Source document:
---
1.eCancellation of Deferral Elections
The elections in Sections 4.1, 4.2 and 4.3 are irrevocable once made and may not be modified or terminated by the Participant or his beneficiary, except a deferral election may be cancelled due to an Unforeseeable Emergency or a hardship distribution pursuant to Section 1.401(k)-1(d)(3) of the Treasury Regulations. In the event of cancellation of a Participant’s deferral election under this Section, any later deferral election must comply with the provisions of Sections 4.1, 4.2 or 4.3, as applicable.
ARTICLE 5. Employer Contribution Credits
1.aEmployer Matching Contribution Credits
For each Year the Company shall make an Employer Matching Contribution Credit to the account of each Participant in an amount equal to the following percentages of Base Compensation and Bonus Compensation that such eligible Participant, pursuant to Section 3.1, has elected to defer for the Year under this Plan and under the 401(k) Retirement Plan: (a) one hundred percent (100%) of the first three percent (3%) of such deferrals, and (b) fifty percent (50%) of the next two percent (2%) of such deferrals. The amount of the Employer Matching Contribution Credit for a Participant under the Plan for a Year shall be reduced by the amount of employer matching contributions that has been (or will be) made for the Participant under the 401(k) Retirement Plan for such Year. Employer Matching Contribution Credits for any Year shall be made after the end of such Year, provided, however, that in the Year of a Participant’s Separation from Service, such Employer Matching Contribution Credits shall be made as soon as administratively practicable after the Participant’s Separation from Service.
---
Work request 1:
Decide whether each statement below agrees with the plan excerpt. For each, answer yes or no and quote the words from the excerpt that settle it.
(a) A Participant's deferral election may be cancelled because of an Unforeseeable Emergency.
(b) The Company matches one hundred percent of the first five percent of a Participant's deferrals.
(c) In the Year a Participant separates from service, the Employer Matching Contribution Credits are made only after the end of that Year.
Work request 2:
Proceed with the plan excerpt from its last sentence, writing the next part in the same style.

Given material:
---
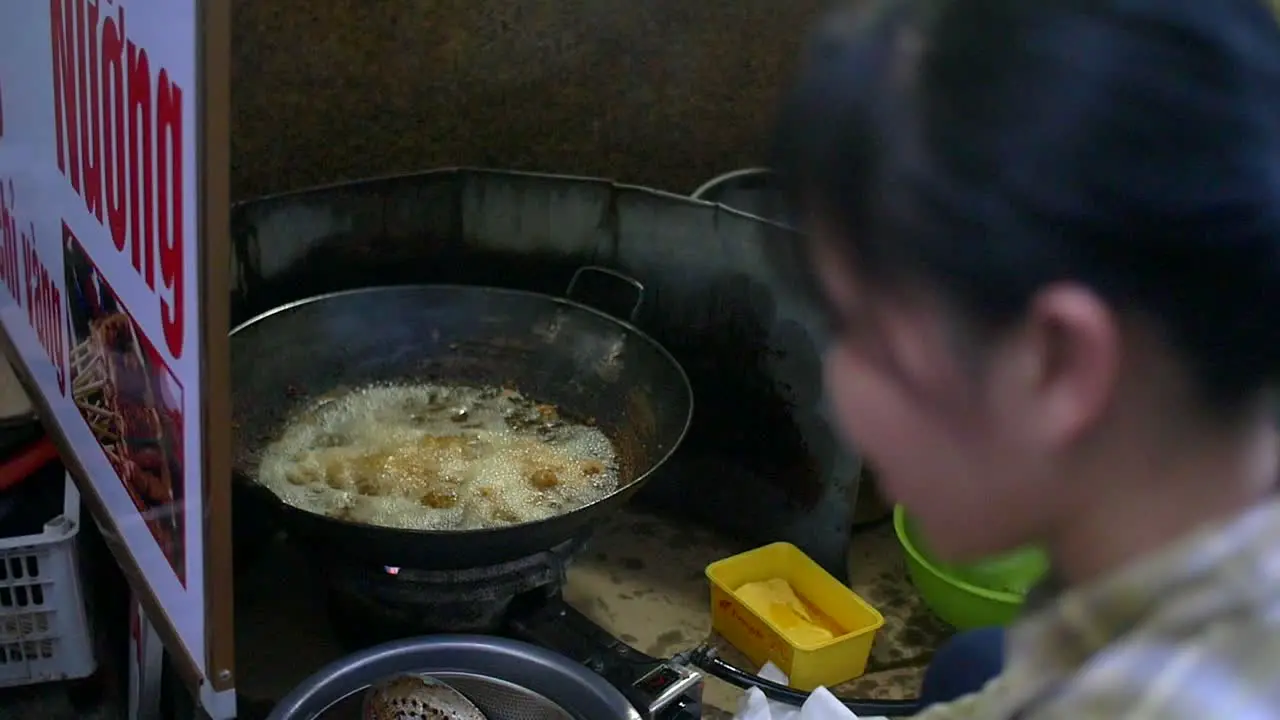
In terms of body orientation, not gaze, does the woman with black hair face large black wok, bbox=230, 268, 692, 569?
---
Answer space 1:
(a) Yes: "except a deferral election may be cancelled due to an Unforeseeable Emergency"
(b) No: "one hundred percent (100%) of the first three percent (3%) of such deferrals"
(c) No: "in the Year of a Participant’s Separation from Service, such Employer Matching Contribution Credits shall be made as soon as administratively practicable after the Participant’s Separation from Service"

Answer space 2:
1.bAutomatic Company Contribution Credits
For each Year the Company shall make an Automatic Company Contribution Credit for each eligible Participant, pursuant to Section 3.1, in an amount equal to 3% of such Participant’s Total Compensation in excess of the Annual Compensation Limit for such Year. Automatic Company Contribution Credits for any Year shall be made after the end of such Year, provided, however, that in the Year of a Participant’s Separation from Service, such Contribution Credits shall be made as soon as administratively practicable after the Participant’s Separation from Service.
1.cDiscretionary Employer Contribution Credits
For any Year the Company, in its sole discretion, may determine to make a discretionary contribution credit for an eligible Participant, pursuant to Section 3.1, in an amount determined by the Company at such time. Discretionary Employer Contribution Credits declared for any Year shall be made during or after the end of such Year in the Company’s sole discretion.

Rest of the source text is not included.